Regulation of host gene expression by gastrointestinal tract microbiota in Chinook Salmon (Oncorhynchus tshawytscha)

Differences in gut microbiome composition are linked with health, disease and ultimately host fitness; however, the molecular mechanisms underlying that relationship are not well characterized. Here, we modified the fish gut microbiota using antibiotic and probiotic feed treatments to address the effect of host microbiome on gene expression patterns. Chinook salmon (Oncorhynchus tshawytscha) gut gene expression was evaluated using whole transcriptome sequencing (RNA-Seq) on hindgut mucosa samples from individuals treated with antibiotic, probiotic and control diets to determine differentially expressed (DE) host genes. Fifty DE host genes were selected for further characterization using nanofluidic qPCR chips. We used 16S rRNA gene metabarcoding to characterize the rearing water and host gut microbiome (bacterial) communities. Daily administration of antibiotics and probiotics resulted in significant changes in fish gut and aquatic microbiota as well as more than 100 DE genes in the antibiotic and probiotic treatment fish, relative to healthy controls. Normal microbiota depletion by antibiotics mostly led to downregulation of different aspects of immunity and upregulation of apoptotic process. In the probiotic treatment, genes related to post-translation modification and inflammatory responses were up-regulated relative to controls. Our qPCR results revealed significant effects of treatment (antibiotic and probiotic) on rabep2, aifm3, manf, prmt3 gene transcription.
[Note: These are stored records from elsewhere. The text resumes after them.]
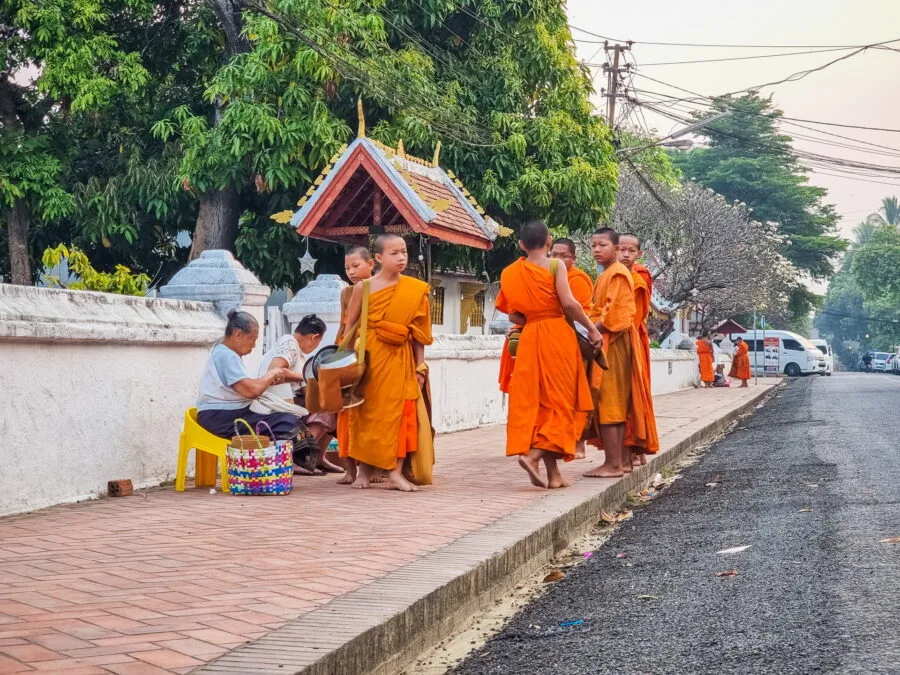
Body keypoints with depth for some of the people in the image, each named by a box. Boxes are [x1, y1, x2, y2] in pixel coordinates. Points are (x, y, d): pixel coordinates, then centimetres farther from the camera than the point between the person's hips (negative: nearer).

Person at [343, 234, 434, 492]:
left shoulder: (415, 290, 4)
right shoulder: (364, 288, -1)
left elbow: (418, 332, 6)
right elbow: (350, 326, 4)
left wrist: (420, 366, 3)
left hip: (400, 358, 2)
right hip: (369, 356, -1)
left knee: (401, 412, -3)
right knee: (366, 412, 4)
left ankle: (396, 472, 1)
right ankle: (363, 469, 16)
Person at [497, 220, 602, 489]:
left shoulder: (511, 273, 8)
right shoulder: (555, 266, -6)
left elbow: (513, 315, 7)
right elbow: (569, 303, -15)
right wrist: (591, 329, -5)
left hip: (529, 339, 5)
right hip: (557, 335, -4)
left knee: (535, 402, 7)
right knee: (559, 400, 2)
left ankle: (553, 473, 6)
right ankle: (533, 454, -18)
Moreover, we found significant associations between members of Lactobacillaceae and Bifidobacteriaceae with host gene expression patterns. Overall, our analysis showed that the microbiota had significant impacts on many host signalling pathways, specifically targeting immune, developmental and metabolic processes. Our characterization of some of the molecular mechanisms involved in microbiome-host interactions will help develop new strategies for preventing/ treating microbiome disruption-related diseases.

Automated summary

Differences in gut microbiome composition have significant effects on host gene expression patterns, particularly in immune, developmental and metabolic processes. Antibiotic and probiotic treatments significantly alter the gut and aquatic microbiota, as well as gene expression profiles in fish. Antibiotic treatment leads to downregulation of immunity and upregulation of apoptosis, while probiotic treatment upregulates genes related to post-translation modification and inflammatory responses. Lactobacillaceae and Bifidobacteriaceae are associated with host gene expression patterns. Understanding these interactions can inform new strategies for preventing/treating microbiome disruption-related diseases.